● **Problem requirements**:
Please reproduce the material below word for word, from its first line up to and including the line with "Artes y el Patrimonio a través del Fondart".

● **Entries provided**:
########################################
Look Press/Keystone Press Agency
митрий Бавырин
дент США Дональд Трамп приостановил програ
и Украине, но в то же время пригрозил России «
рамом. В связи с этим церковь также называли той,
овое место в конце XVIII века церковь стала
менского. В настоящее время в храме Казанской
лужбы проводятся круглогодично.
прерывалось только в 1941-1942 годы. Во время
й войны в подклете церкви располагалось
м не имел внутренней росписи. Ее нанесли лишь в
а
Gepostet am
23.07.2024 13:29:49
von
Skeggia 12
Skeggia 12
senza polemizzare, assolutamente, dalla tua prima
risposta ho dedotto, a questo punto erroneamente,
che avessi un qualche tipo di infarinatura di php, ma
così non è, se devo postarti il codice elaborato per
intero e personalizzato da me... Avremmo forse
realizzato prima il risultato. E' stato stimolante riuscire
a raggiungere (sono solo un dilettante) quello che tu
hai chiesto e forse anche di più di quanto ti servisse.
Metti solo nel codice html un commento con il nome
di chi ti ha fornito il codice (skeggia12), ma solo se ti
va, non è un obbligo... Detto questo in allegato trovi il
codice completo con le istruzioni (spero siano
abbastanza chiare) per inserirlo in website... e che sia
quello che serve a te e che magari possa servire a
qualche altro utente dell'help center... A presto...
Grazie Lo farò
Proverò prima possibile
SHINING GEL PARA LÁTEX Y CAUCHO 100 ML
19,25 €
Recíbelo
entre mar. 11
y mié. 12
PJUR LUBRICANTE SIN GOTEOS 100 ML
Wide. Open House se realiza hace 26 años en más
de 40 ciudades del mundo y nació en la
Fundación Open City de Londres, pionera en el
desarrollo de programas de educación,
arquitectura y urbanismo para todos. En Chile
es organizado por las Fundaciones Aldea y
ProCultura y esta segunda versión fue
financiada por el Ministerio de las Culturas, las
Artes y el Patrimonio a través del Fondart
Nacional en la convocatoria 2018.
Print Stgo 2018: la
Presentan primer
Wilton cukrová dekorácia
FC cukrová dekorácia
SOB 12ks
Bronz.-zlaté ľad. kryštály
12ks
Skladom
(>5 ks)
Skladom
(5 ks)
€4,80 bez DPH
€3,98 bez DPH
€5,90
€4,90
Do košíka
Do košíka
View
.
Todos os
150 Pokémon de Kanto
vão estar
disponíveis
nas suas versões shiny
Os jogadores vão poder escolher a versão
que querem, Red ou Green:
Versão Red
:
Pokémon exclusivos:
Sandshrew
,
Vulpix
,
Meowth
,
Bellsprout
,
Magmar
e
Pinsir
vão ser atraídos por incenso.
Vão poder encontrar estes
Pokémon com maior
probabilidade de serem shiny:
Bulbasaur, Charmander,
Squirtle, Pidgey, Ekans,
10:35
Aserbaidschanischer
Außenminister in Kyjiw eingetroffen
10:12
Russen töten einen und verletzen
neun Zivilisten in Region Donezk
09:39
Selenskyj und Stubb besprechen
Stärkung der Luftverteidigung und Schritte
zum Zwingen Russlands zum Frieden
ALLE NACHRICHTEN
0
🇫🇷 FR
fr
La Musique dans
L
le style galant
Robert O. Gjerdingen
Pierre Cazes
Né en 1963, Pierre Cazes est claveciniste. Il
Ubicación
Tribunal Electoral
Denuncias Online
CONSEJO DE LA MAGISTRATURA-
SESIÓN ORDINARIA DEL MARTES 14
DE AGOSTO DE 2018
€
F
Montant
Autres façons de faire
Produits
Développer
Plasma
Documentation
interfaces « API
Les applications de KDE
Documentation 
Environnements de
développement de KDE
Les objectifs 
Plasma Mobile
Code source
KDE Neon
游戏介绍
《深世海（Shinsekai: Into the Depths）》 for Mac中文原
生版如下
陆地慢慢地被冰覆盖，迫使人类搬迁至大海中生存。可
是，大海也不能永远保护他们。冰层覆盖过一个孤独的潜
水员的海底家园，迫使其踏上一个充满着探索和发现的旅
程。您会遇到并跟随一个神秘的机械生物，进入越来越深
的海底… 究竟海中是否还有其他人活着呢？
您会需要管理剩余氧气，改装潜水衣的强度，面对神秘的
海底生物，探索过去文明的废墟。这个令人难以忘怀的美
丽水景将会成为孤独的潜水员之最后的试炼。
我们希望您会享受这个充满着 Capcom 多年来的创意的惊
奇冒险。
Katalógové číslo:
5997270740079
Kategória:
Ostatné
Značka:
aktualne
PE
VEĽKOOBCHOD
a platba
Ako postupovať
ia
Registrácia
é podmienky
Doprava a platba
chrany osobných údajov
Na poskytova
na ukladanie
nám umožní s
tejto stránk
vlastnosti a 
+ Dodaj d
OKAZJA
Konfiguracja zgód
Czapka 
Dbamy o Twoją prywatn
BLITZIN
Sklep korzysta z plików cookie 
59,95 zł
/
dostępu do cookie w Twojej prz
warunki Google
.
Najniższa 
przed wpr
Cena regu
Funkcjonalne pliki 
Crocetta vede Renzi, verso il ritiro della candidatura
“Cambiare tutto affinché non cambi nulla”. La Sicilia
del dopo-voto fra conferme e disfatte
########################################
● **Task solution**:
Look Press/Keystone Press Agency
митрий Бавырин
дент США Дональд Трамп приостановил програ
и Украине, но в то же время пригрозил России «
рамом. В связи с этим церковь также называли той,
овое место в конце XVIII века церковь стала
менского. В настоящее время в храме Казанской
лужбы проводятся круглогодично.
прерывалось только в 1941-1942 годы. Во время
й войны в подклете церкви располагалось
м не имел внутренней росписи. Ее нанесли лишь в
а
Gepostet am
23.07.2024 13:29:49
von
Skeggia 12
Skeggia 12
senza polemizzare, assolutamente, dalla tua prima
risposta ho dedotto, a questo punto erroneamente,
che avessi un qualche tipo di infarinatura di php, ma
così non è, se devo postarti il codice elaborato per
intero e personalizzato da me... Avremmo forse
realizzato prima il risultato. E' stato stimolante riuscire
a raggiungere (sono solo un dilettante) quello che tu
hai chiesto e forse anche di più di quanto ti servisse.
Metti solo nel codice html un commento con il nome
di chi ti ha fornito il codice (skeggia12), ma solo se ti
va, non è un obbligo... Detto questo in allegato trovi il
codice completo con le istruzioni (spero siano
abbastanza chiare) per inserirlo in website... e che sia
quello che serve a te e che magari possa servire a
qualche altro utente dell'help center... A presto...
Grazie Lo farò
Proverò prima possibile
SHINING GEL PARA LÁTEX Y CAUCHO 100 ML
19,25 €
Recíbelo
entre mar. 11
y mié. 12
PJUR LUBRICANTE SIN GOTEOS 100 ML
Wide. Open House se realiza hace 26 años en más
de 40 ciudades del mundo y nació en la
Fundación Open City de Londres, pionera en el
desarrollo de programas de educación,
arquitectura y urbanismo para todos. En Chile
es organizado por las Fundaciones Aldea y
ProCultura y esta segunda versión fue
financiada por el Ministerio de las Culturas, las
Artes y el Patrimonio a través del Fondart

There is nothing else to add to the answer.